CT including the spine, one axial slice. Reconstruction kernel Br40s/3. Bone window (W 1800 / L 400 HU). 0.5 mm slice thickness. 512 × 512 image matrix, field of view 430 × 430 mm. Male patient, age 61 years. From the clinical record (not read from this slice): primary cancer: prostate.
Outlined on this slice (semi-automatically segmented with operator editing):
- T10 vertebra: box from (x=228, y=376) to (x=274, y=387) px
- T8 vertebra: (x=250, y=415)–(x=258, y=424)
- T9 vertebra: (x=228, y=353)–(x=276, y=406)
--- --- ---
## Instructions to follow
Once you have read the records above, set each one down again exactly.

## Output for this task
CT including the spine, one axial slice. Reconstruction kernel Br40s/3. Bone window (W 1800 / L 400 HU). 0.5 mm slice thickness. 512 × 512 image matrix, field of view 430 × 430 mm. Male patient, age 61 years. From the clinical record (not read from this slice): primary cancer: prostate.
Outlined on this slice (semi-automatically segmented with operator editing):
- T10 vertebra: box from (x=228, y=376) to (x=274, y=387) px
- T8 vertebra: (x=250, y=415)–(x=258, y=424)
- T9 vertebra: (x=228, y=353)–(x=276, y=406)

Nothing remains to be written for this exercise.